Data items
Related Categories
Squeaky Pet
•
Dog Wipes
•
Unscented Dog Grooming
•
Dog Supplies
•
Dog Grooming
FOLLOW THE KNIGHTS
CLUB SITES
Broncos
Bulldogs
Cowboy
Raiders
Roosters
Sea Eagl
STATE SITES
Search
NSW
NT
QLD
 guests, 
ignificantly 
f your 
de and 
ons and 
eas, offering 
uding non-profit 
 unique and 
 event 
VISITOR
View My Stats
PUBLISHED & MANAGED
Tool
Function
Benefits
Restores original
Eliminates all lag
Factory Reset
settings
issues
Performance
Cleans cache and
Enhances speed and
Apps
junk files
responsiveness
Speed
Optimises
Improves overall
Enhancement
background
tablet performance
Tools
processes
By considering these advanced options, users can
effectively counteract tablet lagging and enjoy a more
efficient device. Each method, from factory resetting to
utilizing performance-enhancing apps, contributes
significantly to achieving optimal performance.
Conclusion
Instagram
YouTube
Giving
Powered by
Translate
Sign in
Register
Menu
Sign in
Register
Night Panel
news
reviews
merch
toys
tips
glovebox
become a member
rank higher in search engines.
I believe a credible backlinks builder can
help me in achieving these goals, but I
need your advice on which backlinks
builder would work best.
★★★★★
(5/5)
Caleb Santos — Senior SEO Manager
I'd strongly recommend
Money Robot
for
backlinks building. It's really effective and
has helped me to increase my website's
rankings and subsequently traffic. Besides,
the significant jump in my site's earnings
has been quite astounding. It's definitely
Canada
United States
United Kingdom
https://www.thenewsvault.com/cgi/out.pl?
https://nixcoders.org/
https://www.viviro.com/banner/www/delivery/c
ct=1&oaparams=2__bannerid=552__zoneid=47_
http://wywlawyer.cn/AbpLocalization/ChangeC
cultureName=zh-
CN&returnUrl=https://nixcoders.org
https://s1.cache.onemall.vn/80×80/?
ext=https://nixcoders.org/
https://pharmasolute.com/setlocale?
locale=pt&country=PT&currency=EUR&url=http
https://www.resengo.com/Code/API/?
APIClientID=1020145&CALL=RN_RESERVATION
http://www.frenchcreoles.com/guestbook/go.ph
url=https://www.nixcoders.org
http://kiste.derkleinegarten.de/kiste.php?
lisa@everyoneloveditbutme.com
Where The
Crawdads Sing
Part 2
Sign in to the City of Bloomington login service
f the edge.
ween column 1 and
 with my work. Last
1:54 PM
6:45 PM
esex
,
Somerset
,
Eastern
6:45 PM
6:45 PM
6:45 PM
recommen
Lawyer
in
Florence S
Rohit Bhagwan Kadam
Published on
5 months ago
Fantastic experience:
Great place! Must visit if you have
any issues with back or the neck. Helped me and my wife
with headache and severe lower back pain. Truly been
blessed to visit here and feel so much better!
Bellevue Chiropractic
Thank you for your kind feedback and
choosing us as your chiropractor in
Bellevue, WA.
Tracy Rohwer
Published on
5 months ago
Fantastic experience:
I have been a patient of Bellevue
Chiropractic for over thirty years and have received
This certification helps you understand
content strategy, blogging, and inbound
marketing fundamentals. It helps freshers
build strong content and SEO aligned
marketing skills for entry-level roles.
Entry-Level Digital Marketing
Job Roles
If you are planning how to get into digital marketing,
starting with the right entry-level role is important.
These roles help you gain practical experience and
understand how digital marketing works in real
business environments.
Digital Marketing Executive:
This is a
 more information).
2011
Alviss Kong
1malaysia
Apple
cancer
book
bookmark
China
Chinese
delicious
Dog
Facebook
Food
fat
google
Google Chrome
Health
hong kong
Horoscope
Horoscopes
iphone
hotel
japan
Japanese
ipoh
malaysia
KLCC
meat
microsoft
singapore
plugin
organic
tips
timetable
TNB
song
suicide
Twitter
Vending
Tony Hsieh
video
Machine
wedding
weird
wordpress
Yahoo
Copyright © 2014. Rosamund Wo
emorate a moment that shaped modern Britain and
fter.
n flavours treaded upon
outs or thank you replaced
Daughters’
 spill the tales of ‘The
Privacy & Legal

Exercise.
Could you reproduce all the records exactly?

Answer to this task.
Related Categories
Squeaky Pet
•
Dog Wipes
•
Unscented Dog Grooming
•
Dog Supplies
•
Dog Grooming
FOLLOW THE KNIGHTS
CLUB SITES
Broncos
Bulldogs
Cowboy
Raiders
Roosters
Sea Eagl
STATE SITES
Search
NSW
NT
QLD
 guests, 
ignificantly 
f your 
de and 
ons and 
eas, offering 
uding non-profit 
 unique and 
 event 
VISITOR
View My Stats
PUBLISHED & MANAGED
Tool
Function
Benefits
Restores original
Eliminates all lag
Factory Reset
settings
issues
Performance
Cleans cache and
Enhances speed and
Apps
junk files
responsiveness
Speed
Optimises
Improves overall
Enhancement
background
tablet performance
Tools
processes
By considering these advanced options, users can
effectively counteract tablet lagging and enjoy a more
efficient device. Each method, from factory resetting to
utilizing performance-enhancing apps, contributes
significantly to achieving optimal performance.
Conclusion
Instagram
YouTube
Giving
Powered by
Translate
Sign in
Register
Menu
Sign in
Register
Night Panel
news
reviews
merch
toys
tips
glovebox
become a member
rank higher in search engines.
I believe a credible backlinks builder can
help me in achieving these goals, but I
need your advice on which backlinks
builder would work best.
★★★★★
(5/5)
Caleb Santos — Senior SEO Manager
I'd strongly recommend
Money Robot
for
backlinks building. It's really effective and
has helped me to increase my website's
rankings and subsequently traffic. Besides,
the significant jump in my site's earnings
has been quite astounding. It's definitely
Canada
United States
United Kingdom
https://www.thenewsvault.com/cgi/out.pl?
https://nixcoders.org/
https://www.viviro.com/banner/www/delivery/c
ct=1&oaparams=2__bannerid=552__zoneid=47_
http://wywlawyer.cn/AbpLocalization/ChangeC
cultureName=zh-
CN&returnUrl=https://nixcoders.org
https://s1.cache.onemall.vn/80×80/?
ext=https://nixcoders.org/
https://pharmasolute.com/setlocale?
locale=pt&country=PT&currency=EUR&url=http
https://www.resengo.com/Code/API/?
APIClientID=1020145&CALL=RN_RESERVATION
http://www.frenchcreoles.com/guestbook/go.ph
url=https://www.nixcoders.org
http://kiste.derkleinegarten.de/kiste.php?
lisa@everyoneloveditbutme.com
Where The
Crawdads Sing
Part 2
Sign in to the City of Bloomington login service
f the edge.
ween column 1 and
 with my work. Last
1:54 PM
6:45 PM
esex
,
Somerset
,
Eastern
6:45 PM
6:45 PM
6:45 PM
recommen
Lawyer
in
Florence S
Rohit Bhagwan Kadam
Published on
5 months ago
Fantastic experience:
Great place! Must visit if you have
any issues with back or the neck. Helped me and my wife
with headache and severe lower back pain. Truly been
blessed to visit here and feel so much better!
Bellevue Chiropractic
Thank you for your kind feedback and
choosing us as your chiropractor in
Bellevue, WA.
Tracy Rohwer
Published on
5 months ago
Fantastic experience:
I have been a patient of Bellevue
Chiropractic for over thirty years and have received
This certification helps you understand
content strategy, blogging, and inbound
marketing fundamentals. It helps freshers
build strong content and SEO aligned
marketing skills for entry-level roles.
Entry-Level Digital Marketing
Job Roles
If you are planning how to get into digital marketing,
starting with the right entry-level role is important.
These roles help you gain practical experience and
understand how digital marketing works in real
business environments.
Digital Marketing Executive:
This is a
 more information).
2011
Alviss Kong
1malaysia
Apple
cancer
book
bookmark
China
Chinese
delicious
Dog
Facebook
Food
fat
google
Google Chrome
Health
hong kong
Horoscope
Horoscopes
iphone
hotel
japan
Japanese
ipoh
malaysia
KLCC
meat
microsoft
singapore
plugin
organic
tips
timetable
TNB
song
suicide
Twitter
Vending
Tony Hsieh
video
Machine
wedding
weird
wordpress
Yahoo
Copyright © 2014. Rosamund Wo
emorate a moment that shaped modern Britain and
fter.
n flavours treaded upon
outs or thank you replaced
Daughters’
 spill the tales of ‘The
Privacy & Legal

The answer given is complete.